**What to do**: Your answer should be only the lines below from the one with "Villas - Absent |" to the one with "Minutes: The June", repeated exactly, ends included.

━━ Dataset content

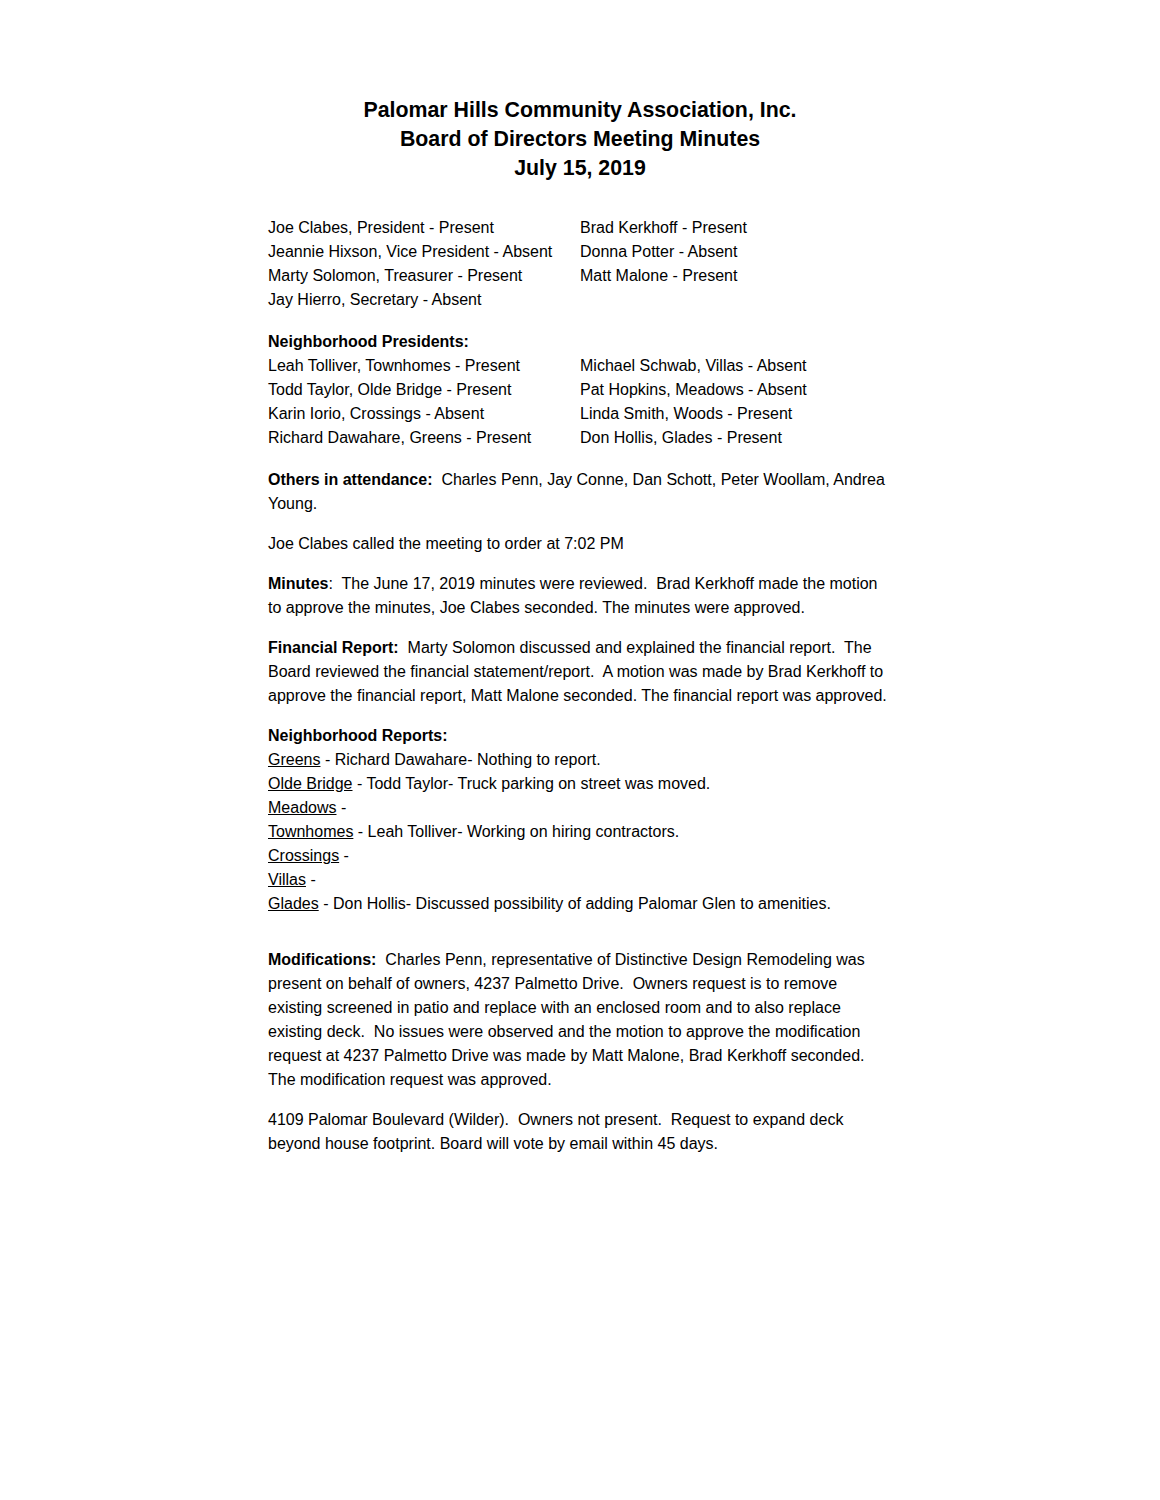Palomar Hills Community Association, Inc. Board of Directors Meeting Minutes July 15, 2019
| Joe Clabes, President - Present | Brad Kerkhoff - Present |
| Jeannie Hixson, Vice President - Absent | Donna Potter - Absent |
| Marty Solomon, Treasurer - Present | Matt Malone - Present |
| Jay Hierro, Secretary - Absent | |
Neighborhood Presidents:
| Leah Tolliver, Townhomes - Present | Michael Schwab, Villas - Absent |
| Todd Taylor, Olde Bridge - Present | Pat Hopkins, Meadows - Absent |
| Karin Iorio, Crossings - Absent | Linda Smith, Woods - Present |
| Richard Dawahare, Greens - Present | Don Hollis, Glades - Present |
Others in attendance: Charles Penn, Jay Conne, Dan Schott, Peter Woollam, Andrea Young.
Joe Clabes called the meeting to order at 7:02 PM
Minutes: The June 17, 2019 minutes were reviewed. Brad Kerkhoff made the motion to approve the minutes, Joe Clabes seconded. The minutes were approved.
Financial Report: Marty Solomon discussed and explained the financial report. The Board reviewed the financial statement/report. A motion was made by Brad Kerkhoff to approve the financial report, Matt Malone seconded. The financial report was approved.
Neighborhood Reports:
Greens - Richard Dawahare- Nothing to report.
Olde Bridge - Todd Taylor- Truck parking on street was moved.
Meadows -
Townhomes - Leah Tolliver- Working on hiring contractors.
Crossings -
Villas -
Glades - Don Hollis- Discussed possibility of adding Palomar Glen to amenities.
Modifications: Charles Penn, representative of Distinctive Design Remodeling was present on behalf of owners, 4237 Palmetto Drive. Owners request is to remove existing screened in patio and replace with an enclosed room and to also replace existing deck. No issues were observed and the motion to approve the modification request at 4237 Palmetto Drive was made by Matt Malone, Brad Kerkhoff seconded. The modification request was approved.
4109 Palomar Boulevard (Wilder). Owners not present. Request to expand deck beyond house footprint. Board will vote by email within 45 days.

━━━━

**Exercise solution**:
| Leah Tolliver, Townhomes - Present | Michael Schwab, Villas - Absent |
| Todd Taylor, Olde Bridge - Present | Pat Hopkins, Meadows - Absent |
| Karin Iorio, Crossings - Absent | Linda Smith, Woods - Present |
| Richard Dawahare, Greens - Present | Don Hollis, Glades - Present |
Others in attendance: Charles Penn, Jay Conne, Dan Schott, Peter Woollam, Andrea Young.
Joe Clabes called the meeting to order at 7:02 PM
Minutes: The June 17, 2019 minutes were reviewed. Brad Kerkhoff made the motion to approve the minutes, Joe Clabes seconded. The minutes were approved.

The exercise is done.